My great grandmother died in 2005. She died one day shy of her 100th birthday. She was a tough old Polish lady that raised a family during the Great Depression. She had skills many people pay to learn in classes now – gardening, sewing, cooking, herbal remedies. These skills were common in the early 20th century and not considered odd at all. Times have changed though. Now it may be seen as “weird” if you go over to someone’s house and they have a backyard garden, can their own food, hunt their own food, make their own remedies for ailments. Some folks would consider them “those kind of people”.
I don’t see it that way. I think the more I can provide for myself and family own my own, the less I’ll have to rely upon an intricate system that, as has been shown in the past, have problems in providing supplies. How many times have we seen the bare shelves of grocery stores on the nightly news and tales of water and food shortages in areas hit hard by disaster?
Waste, Want or Weird?
Is it weird to be involved in emergency preparedness or self sufficiency? Is it a need or a want? Is it a waste of time and resources? Those are all common questions and ones that I have thought myself.
Is it weird? Honestly, it’s crossed my mind. As I’ve stated here, at what point does one go from practical preparedness to “those people”? I’m not sure myself so I just keep doing what I’m doing and eventually I’ve had to let go of the fear I might be stigmatized or socially ostracized by others.
Is it a need or a want? It’s both really. I both need and want to provide and protect myself, family and friends. I think most people think the same thing, how we each go about accomplishing that is simply different.
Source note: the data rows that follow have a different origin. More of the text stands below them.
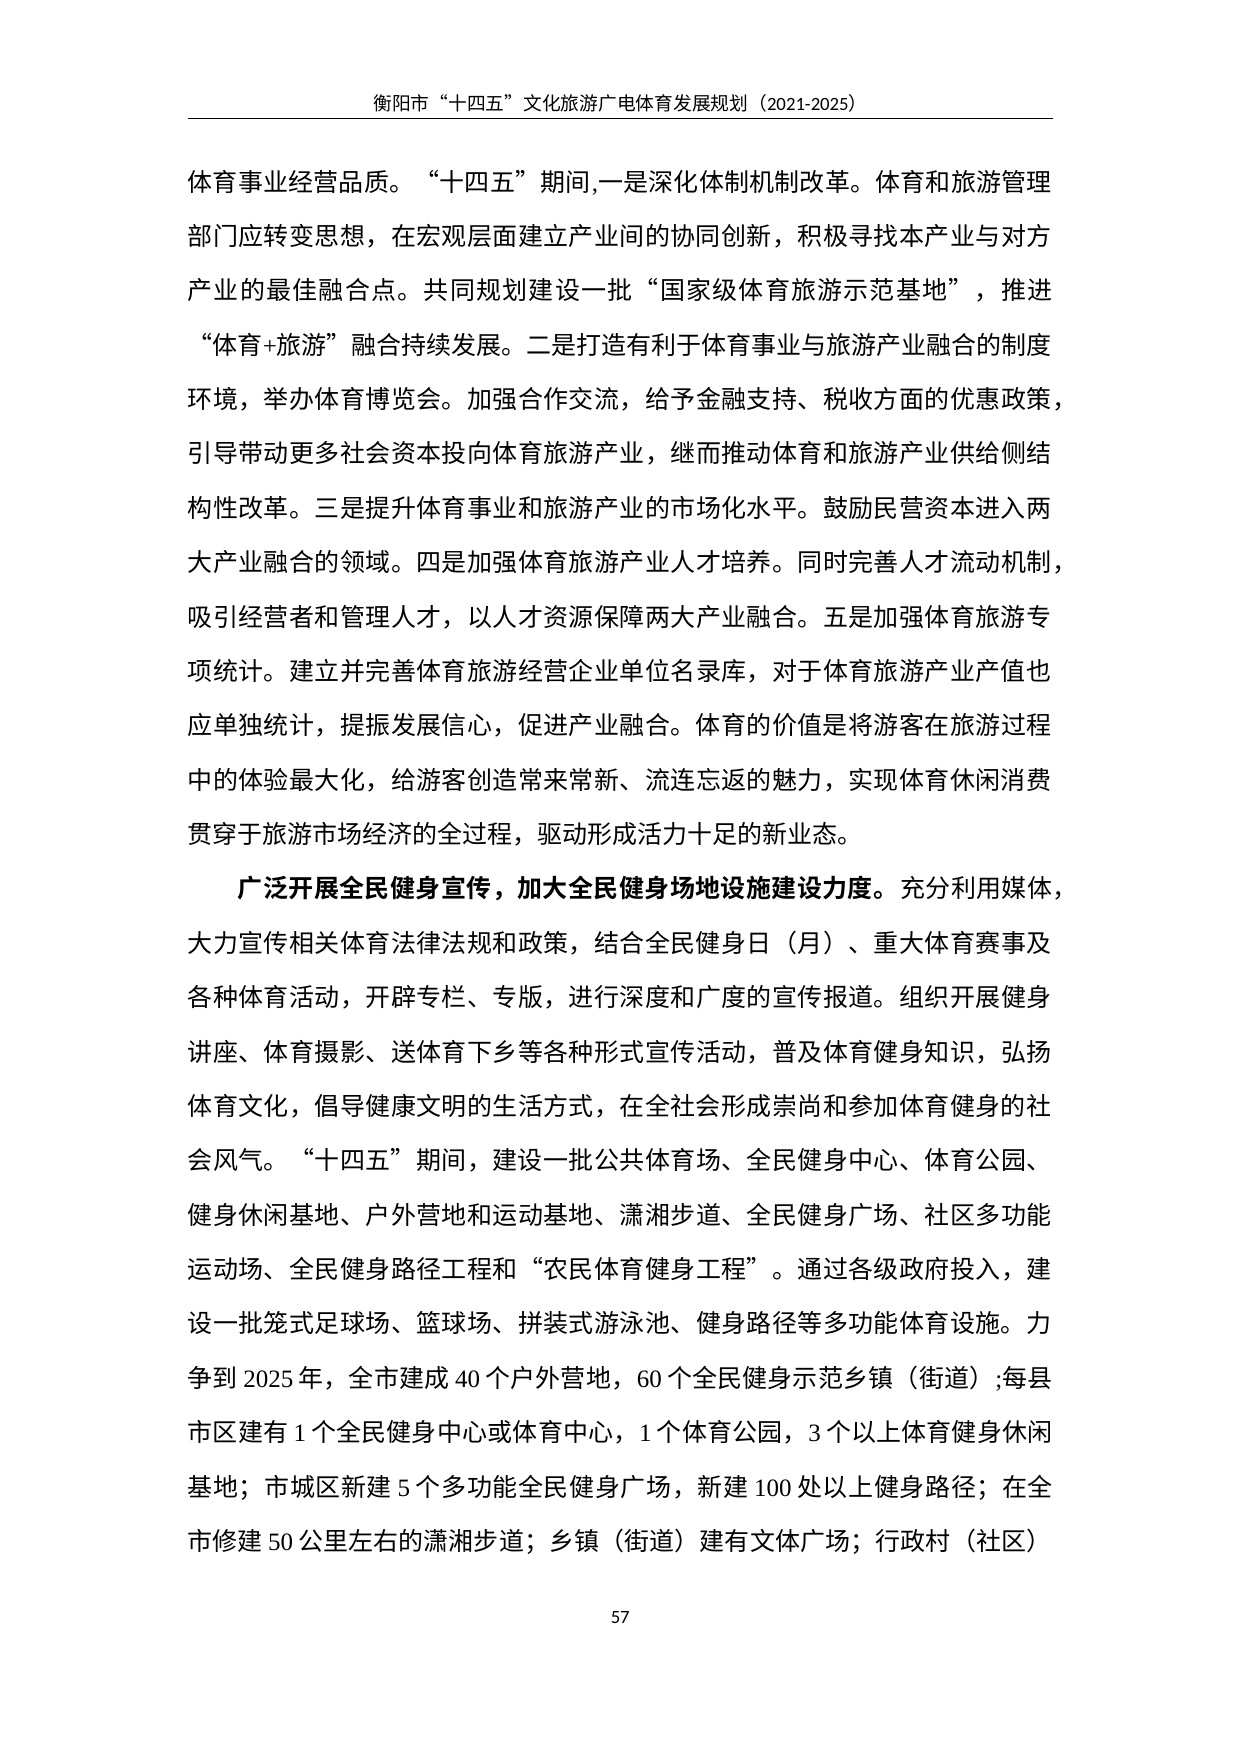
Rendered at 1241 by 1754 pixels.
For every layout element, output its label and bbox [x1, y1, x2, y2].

list [187, 869, 1053, 1558]
list [187, 162, 1053, 851]
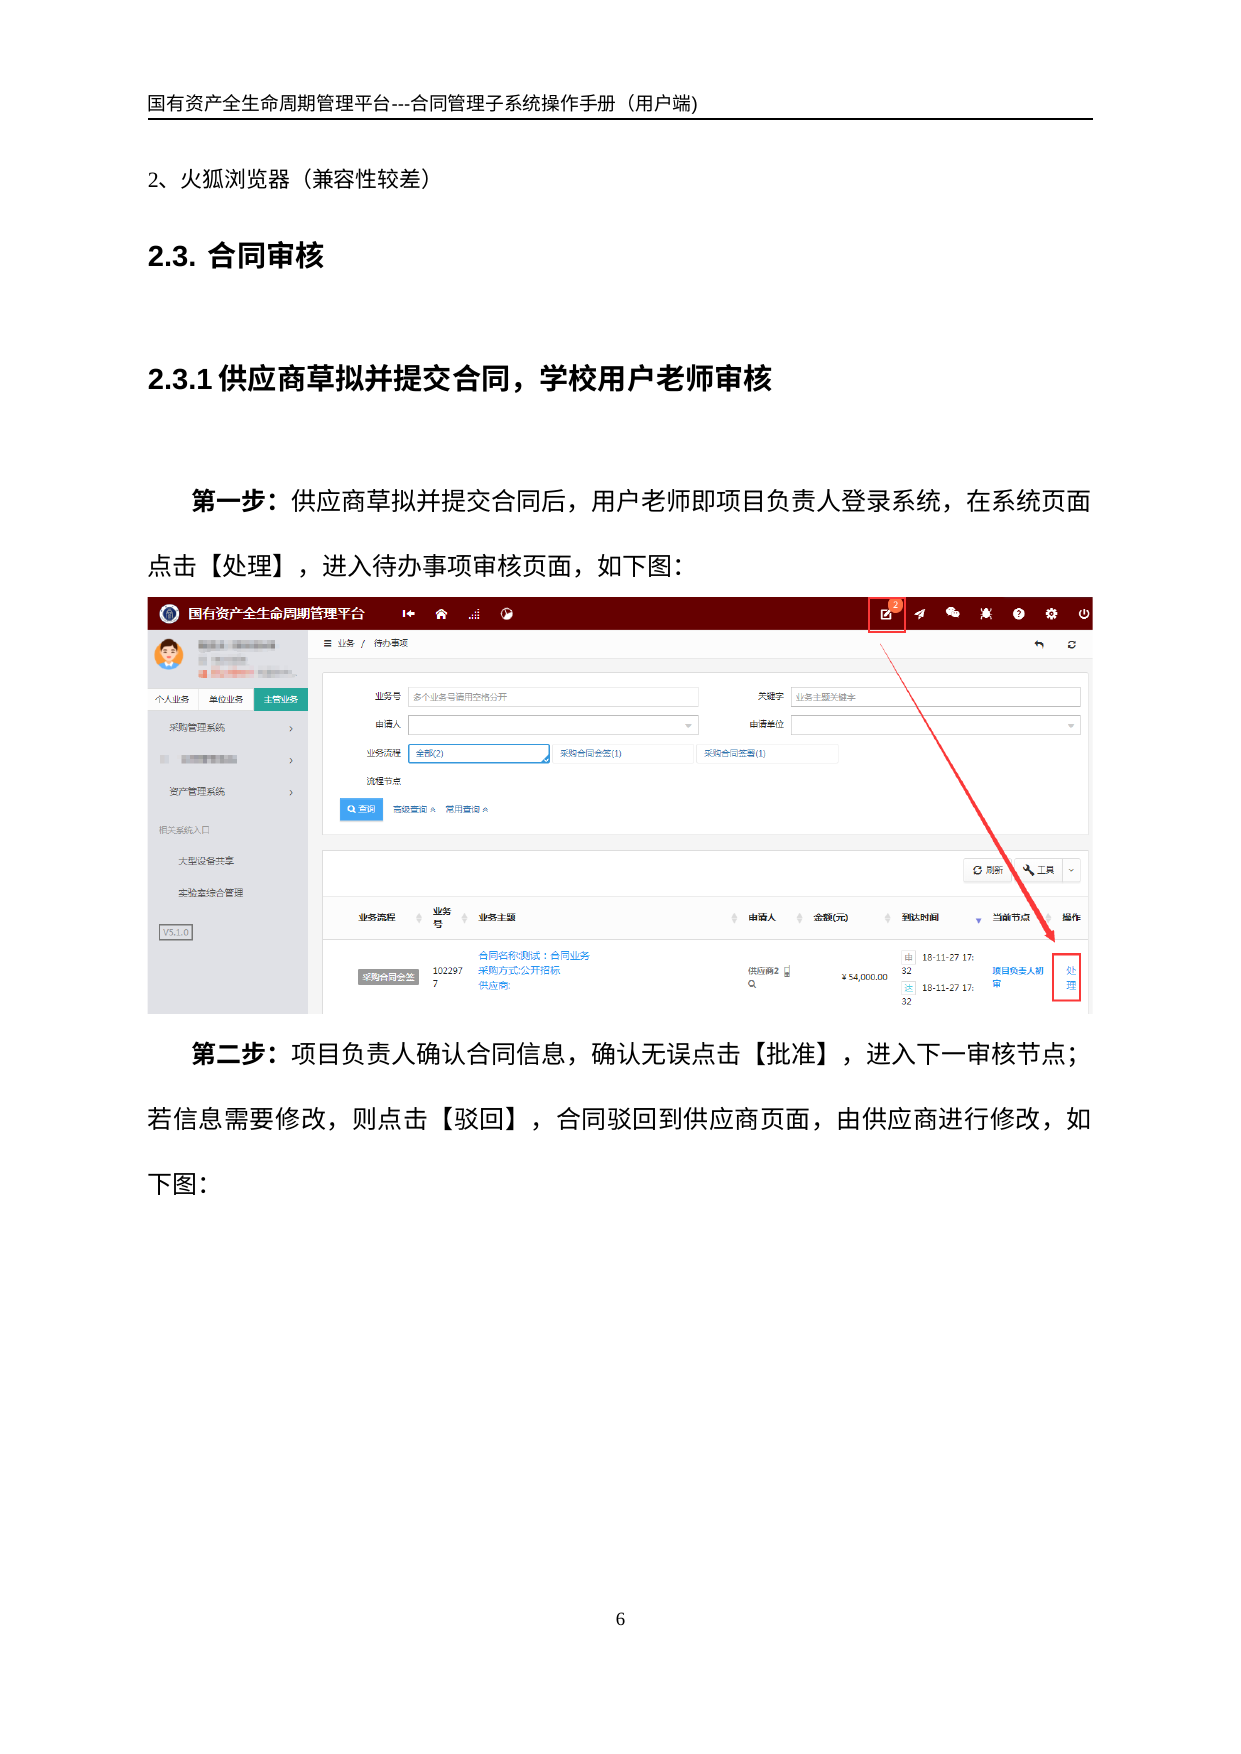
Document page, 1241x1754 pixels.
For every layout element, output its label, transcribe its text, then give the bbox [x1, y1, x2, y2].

subtitle 合同审核 [148, 222, 1093, 287]
text 第一步：供应商草拟并提交合同后，用户老师即项目负责人登录系统，在系统页面点击【处理】，进入待办事项审核页面，如下图： [148, 467, 1093, 597]
subtitle 2.3.1供应商草拟并提交合同，学校用户老师审核 [148, 344, 1093, 409]
picture [147, 597, 1093, 1014]
text 第二步：项目负责人确认合同信息，确认无误点击【批准】，进入下一审核节点；若信息需要修改，则点击【驳回】，合同驳回到供应商页面，由供应商进行修改，如下图： [148, 1020, 1093, 1215]
text 2、火狐浏览器（兼容性较差） [148, 162, 1093, 194]
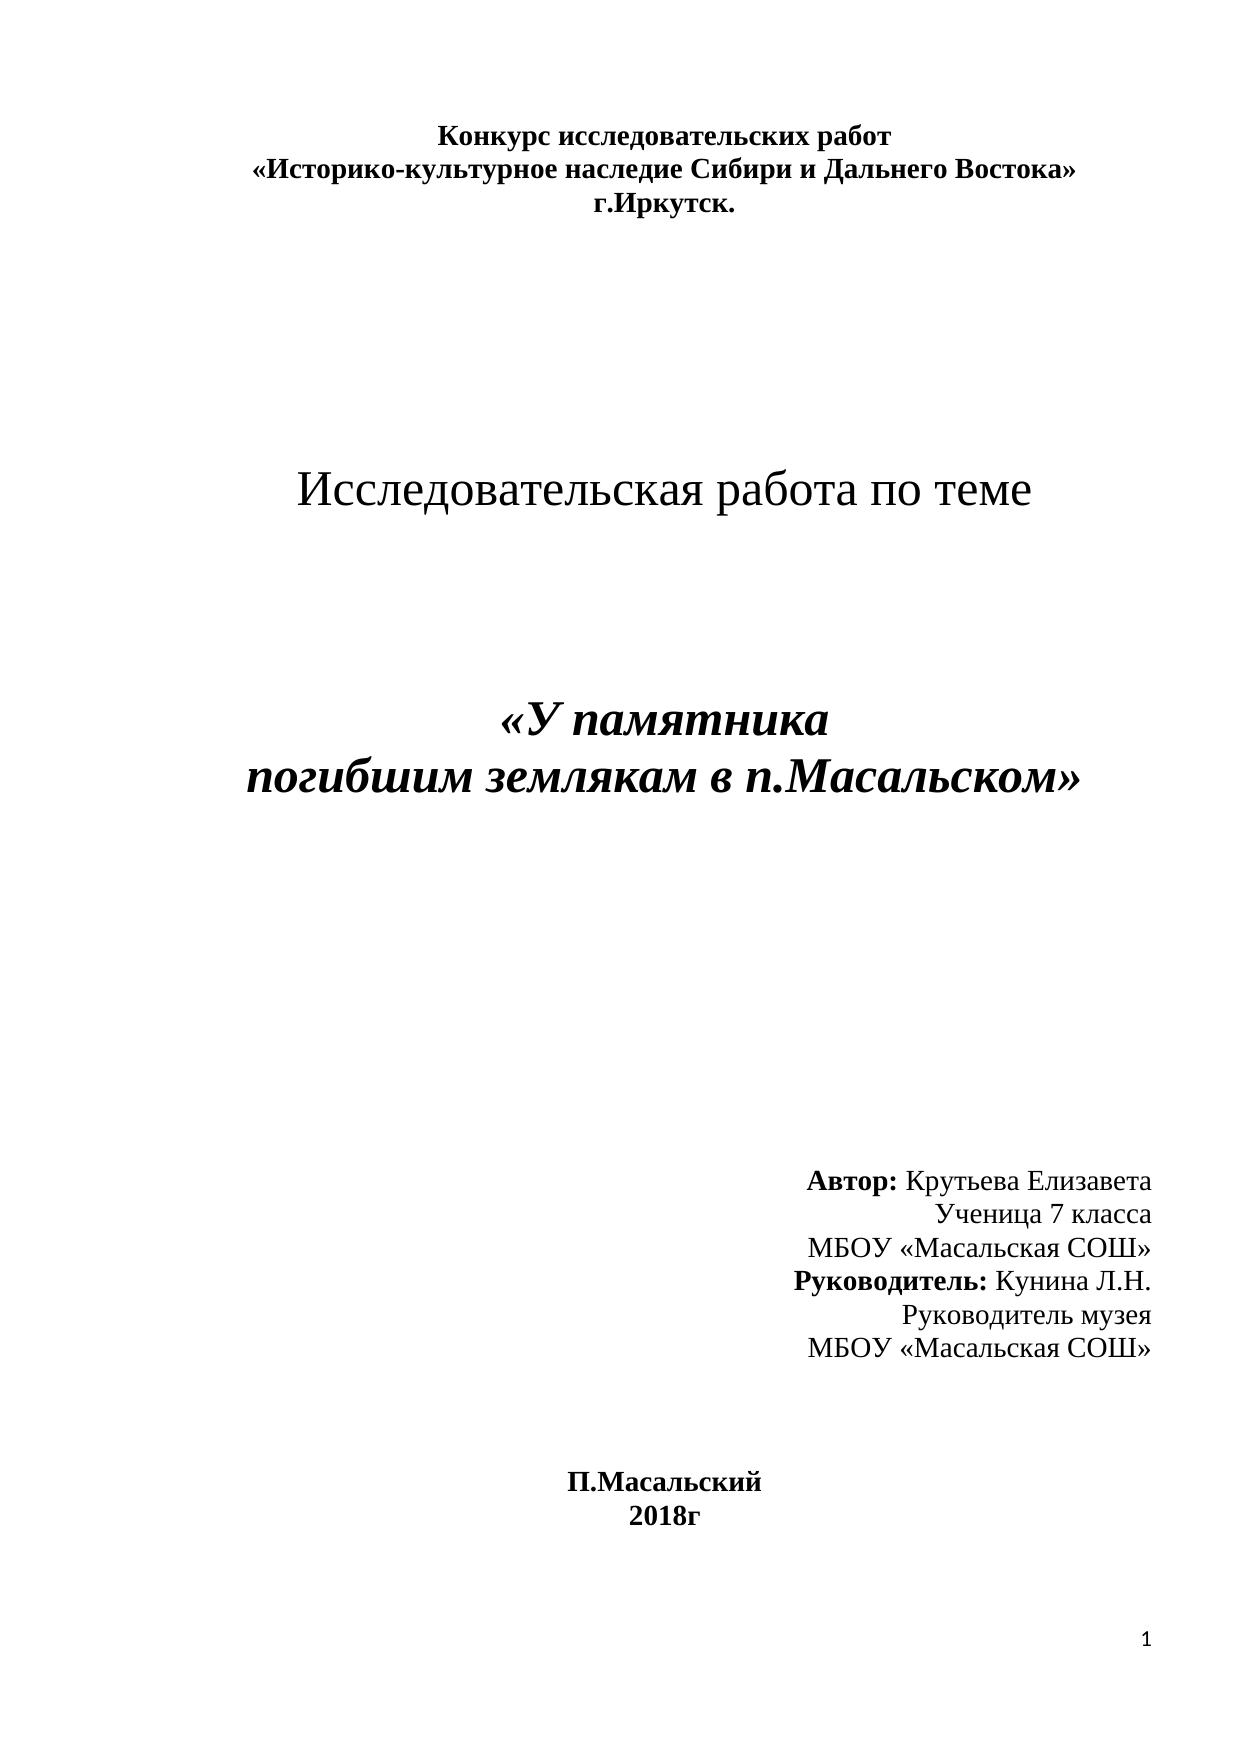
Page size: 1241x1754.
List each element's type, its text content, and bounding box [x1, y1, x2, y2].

text г.Иркутск. [177, 185, 1152, 219]
text «У памятника погибшим землякам в п.Масальском» [177, 688, 1152, 803]
text 2018г [177, 1498, 1152, 1532]
text МБОУ «Масальская СОШ» [177, 1230, 1152, 1263]
text Руководитель: Кунина Л.Н. [177, 1263, 1152, 1297]
text Ученица 7 класса [177, 1196, 1152, 1230]
text П.Масальский [177, 1464, 1152, 1498]
text Руководитель музея [177, 1297, 1152, 1330]
text «Историко-культурное наследие Сибири и Дальнего Востока» [177, 152, 1152, 185]
text Автор: Крутьева Елизавета [177, 1163, 1152, 1196]
text Исследовательская работа по теме [177, 458, 1152, 516]
text МБОУ «Масальская СОШ» [177, 1330, 1152, 1364]
text Конкурс исследовательских работ [177, 118, 1152, 152]
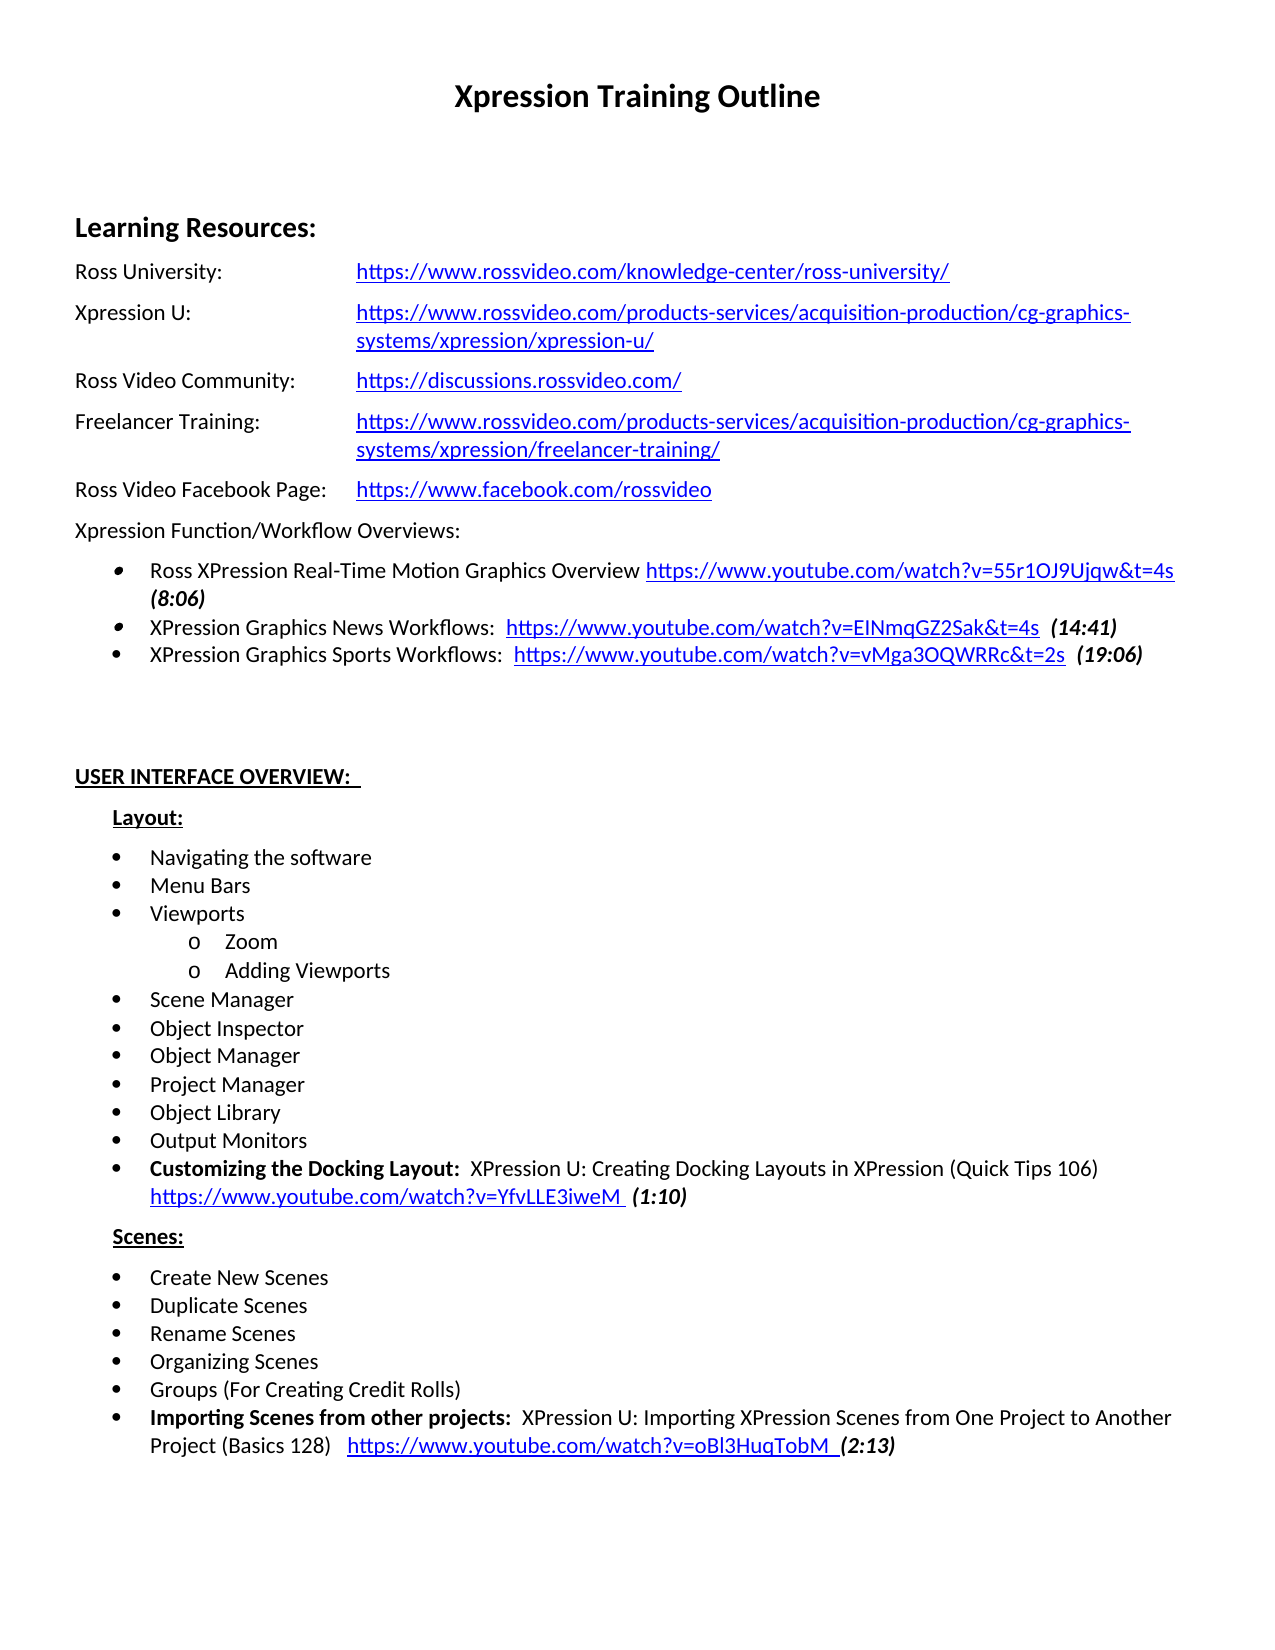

Is it a waste of time and resources? This is another question I’ve often asked myself. What if I never need to use any of this stuff? What if it just sits there – I could have used that money for something else. That is true; I could have utilized that money for other things. I could have bought a new, bigger TV. I could have bought more clothes or that shiny Schecter Hellraiser Deluxe I played at Guitar Center. But I didn’t. I would be lying if I didn’t think about this aspect and have even harbored mild regret at times. However, those small instances when I have to break out my first aid kit or other supplies when the need arose make the regret fade. I tend to see it like car insurance. I pay money every month for the possibility that something may happen. There’s no guarantee I’ll ever need what I pay for each month but it’s the law and has been for a while now. I also have renter’s insurance as well. Many places now require you to have that insurance before they’ll rent you a place. There’s no guarantee anything will ever happen that you will need that insurance – but you have it anyway. To me, it’s a sort of emergency/disaster insurance – it’s an investment I’m making just in case that need ever arises.
So does this all make me one of “those people”? I suppose depending on who you ask, it does. However, as long as my family and friends are good with it and support my efforts then those opinions of me being one of those “nuts” really don’t matter all that much.